I found this answer by PeterMag in AWS Developer Forums.
For further info:
SHOW VARIABLES LIKE 'local_infile'; already returned ON
and the query was:
LOAD DATA LOCAL INFILE 'filepath/file.csv'
INTO TABLE `table_name`
FIELDS TERMINATED BY ','
ENCLOSED BY '"'
LINES TERMINATED BY '\n'
IGNORE 1 ROWS;
Copying from the answer source referenced above:
Apparently this is a bug in MYSQL Workbench V8.X. In addition to the
configurations shown earlier in this thread, you also need to change
the MYSQL Connection in Workbench as follows:
Go to the Welcome page of MYSQL which displays all your connections
Select Manage Server Connections (the little spanner icon)
Select your connection
Select Advanced tab
In the Others box, add OPT_LOCAL_INFILE=1
Now I can use the LOAD DATA LOCAL INFILE query on MYSQL RDS. It seems
that the File_priv permission is not required.*
Pretty sure you can't do it yet, as you don't have the highest level MySQL privileges with RDS. We've only done a little testing, but the easiest way to import a database seems to be to pipe it from the source box, e.g.
mysqldump MYDB | mysql -h rds-amazon-blah.com --user=youruser --pass=thepass
Importing bulk data into Amazon MySQL RDS is possible two ways. You could choose anyone of below as per your convenience.
Using Import utility.
mysqlimport --local --compress -u <user-name> -p<password> -h <host-address> <database-name> --fields-terminated-by=',' TEST_TABLE.csv
--Make sure, here the utility will be inserting the data into TEST_TABLE only.
Sending a bulk insert SQL by piping into into mysql command.

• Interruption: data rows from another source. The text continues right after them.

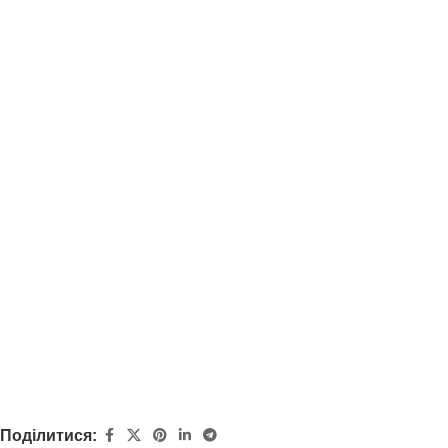
Поділитися:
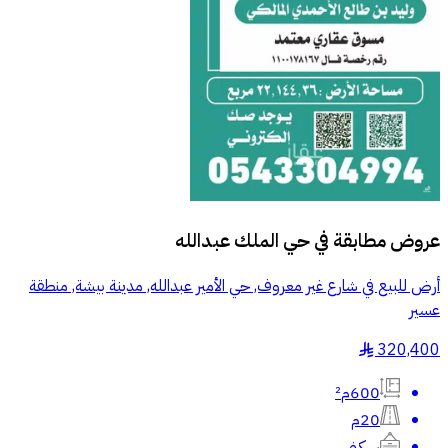
عروض مطابقة في
حي الملك عبدالله
أرض للبيع في شارع غير معروف, حي الأمير عبدالله, مدينة بيشة, منطقة
عسير
320,400
§
600م²
20م
سكني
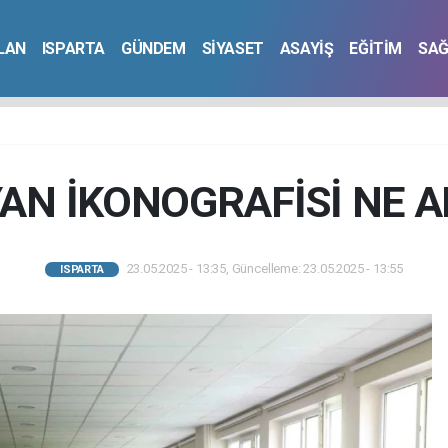
İLAN
ISPARTA
GÜNDEM
SİYASET
ASAYİŞ
EĞİTİM
SAĞ
YAN İKONOGRAFİSİ NE A
23.05.2025 - 13:35, Güncelleme: 23.05.2025 - 13:55
ISPARTA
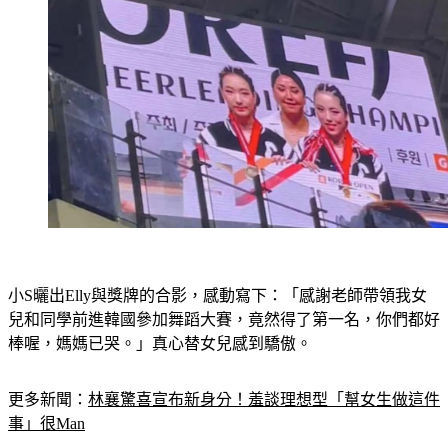
小S曬出Elly與獎牌的合影，感動寫下：「感謝老師帶領我女
兒和同學前進韓國參加舞蹈大賽，竟然得了第一名，你們都好
棒喔，媽媽已哭。」真心替女兒感到驕傲。
更多新聞：
林襄驚喜宣布新身分！羞談理想型「幫女生做這件
事」很Man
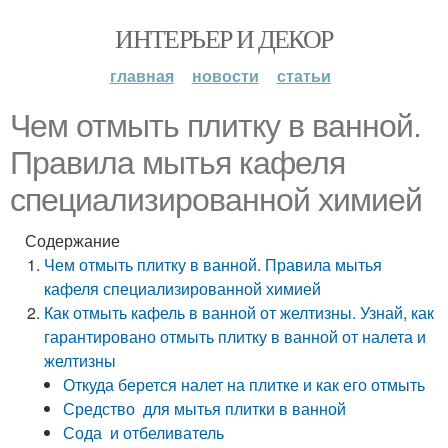
ИНТЕРЬЕР И ДЕКОР
главная
новости
статьи
Чем отмыть плитку в ванной.
Правила мытья кафеля
специализированной химией
Содержание
Чем отмыть плитку в ванной. Правила мытья
кафеля специализированной химией
Как отмыть кафель в ванной от желтизны. Узнай, как
гарантировано отмыть плитку в ванной от налета и
желтизны
Откуда берется налет на плитке и как его отмыть
Средство для мытья плитки в ванной
Сода и отбеливатель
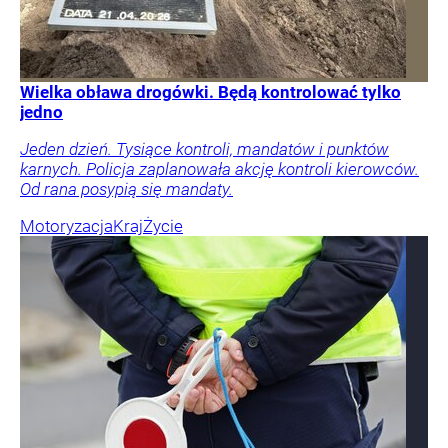
Wielka obława drogówki. Będą kontrolować tylko
jedno
Jeden dzień. Tysiące kontroli, mandatów i punktów
karnych. Policja zaplanowała akcję kontroli kierowców.
Od rana posypią się mandaty.
Motoryzacja
Kraj
Życie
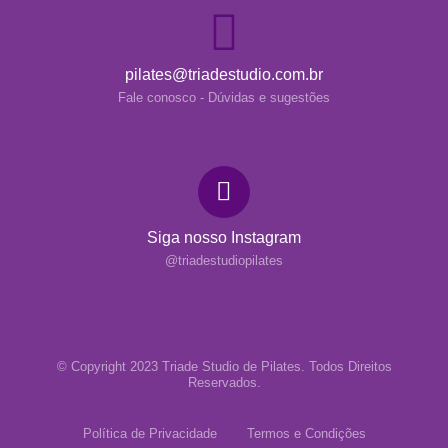
pilates@triadestudio.com.br
Fale conosco - Dúvidas e sugestões
Siga nosso Instagram
@triadestudiopilates
© Copyright 2023 Triade Studio de Pilates. Todos Direitos
Reservados.
Política de Privacidade
Termos e Condições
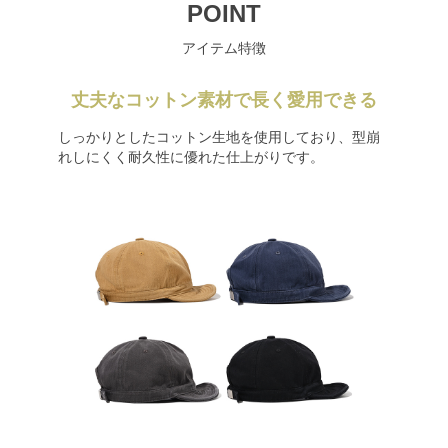
POINT
アイテム特徴
丈夫なコットン素材で長く愛用できる
しっかりとしたコットン生地を使用しており、型崩
れしにくく耐久性に優れた仕上がりです。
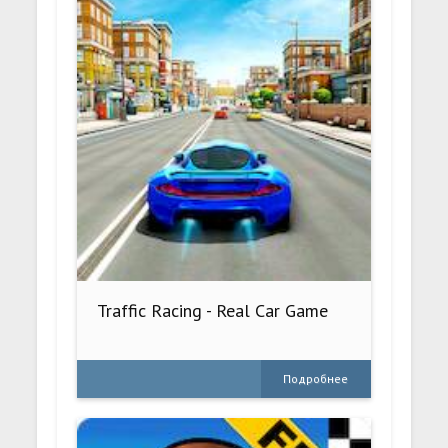
Traffic Racing - Real Car Game
Подробнее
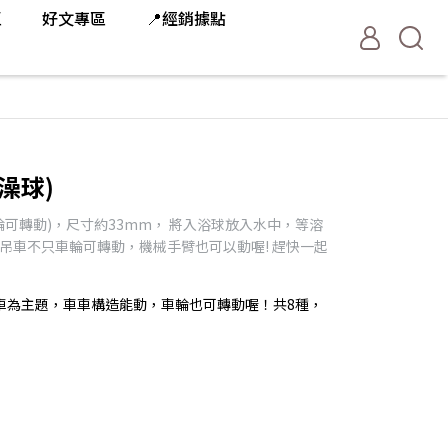
區
好文專區
📍經銷據點
澡球)
輪可轉動)，尺寸約33mm， 將入浴球放入水中，等溶
中吊車不只車輪可轉動，機械手臂也可以動喔! 趕快一起
車為主題，車車構造能動，車輪也可轉動喔！共8種，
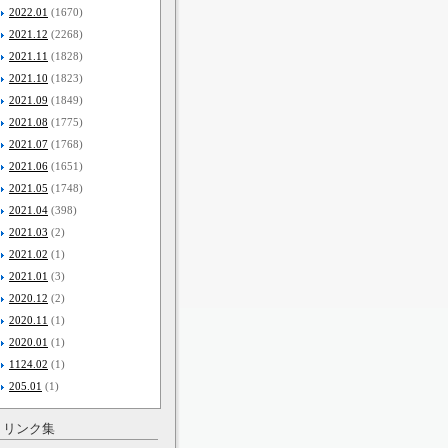
2022.01
(1670)
2021.12
(2268)
2021.11
(1828)
2021.10
(1823)
2021.09
(1849)
2021.08
(1775)
2021.07
(1768)
2021.06
(1651)
2021.05
(1748)
2021.04
(398)
2021.03
(2)
2021.02
(1)
2021.01
(3)
2020.12
(2)
2020.11
(1)
2020.01
(1)
1124.02
(1)
205.01
(1)
リンク集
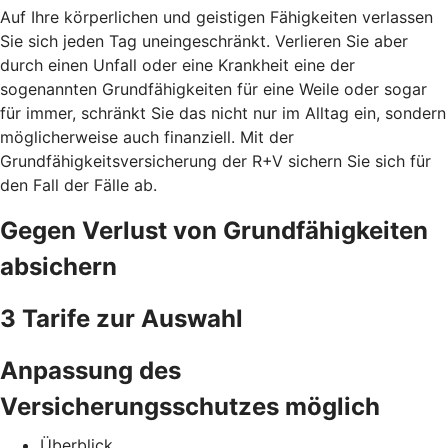
Auf Ihre körperlichen und geistigen Fähigkeiten verlassen
Sie sich jeden Tag uneingeschränkt. Verlieren Sie aber
durch einen Unfall oder eine Krankheit eine der
sogenannten Grundfähigkeiten für eine Weile oder sogar
für immer, schränkt Sie das nicht nur im Alltag ein, sondern
möglicherweise auch finanziell. Mit der
Grundfähigkeitsversicherung der R+V sichern Sie sich für
den Fall der Fälle ab.
Gegen Verlust von Grundfähigkeiten
absichern
3 Tarife zur Auswahl
Anpassung des
Versicherungsschutzes möglich
Überblick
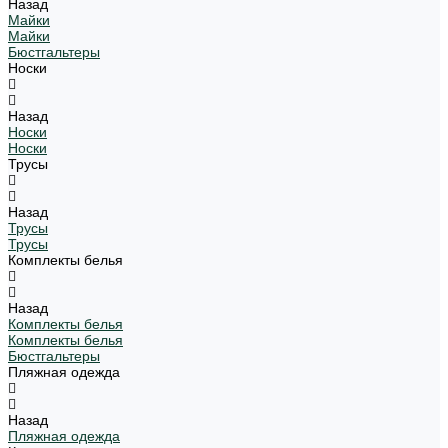
Назад
Майки
Майки
Бюстгальтеры
Носки
Назад
Носки
Носки
Трусы
Назад
Трусы
Трусы
Комплекты белья
Назад
Комплекты белья
Комплекты белья
Бюстгальтеры
Пляжная одежда
Назад
Пляжная одежда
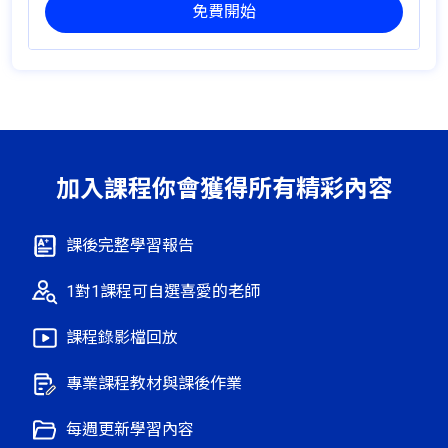
免費開始
你將獲得
每堂課程為45分鐘
1 個月（月付）
一對四
：每月 4 堂
大師講堂
：每月 2 堂
限時加增｜每日一堂實用英語課程
每堂課程為45分鐘
加入課程你會獲得所有精彩內容
課後完整學習報告
1對1課程可自選喜愛的老師
課程錄影檔回放
專業課程教材與課後作業
每週更新學習內容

mysql -u <user-name> -p<password> -h <host-address> <database-name> < TEST_TABLE_INSERT.SQL
--Here file TEST_TABLE_INSERT.SQL will have bulk import sql statement like below
--insert into TEST_TABLE values('1','test1','2017-09-08'),('2','test2','2017-09-08'),('3','test3','2017-09-08'),('3','test3','2017-09-08');
I ran into similar issues. I was in fact trying to import a database but the conditions should be the same - I needed to use load data due to the size of some tables, a spotty connection, and the desire for a modest resume functionality.
I agree with chris finne that not specifying the local option can lead to that error. After many fits and starts I found that the mk-parallel-restore tool from Maatkit provided what I needed with some excellent extra features. It might be a great match for your use case.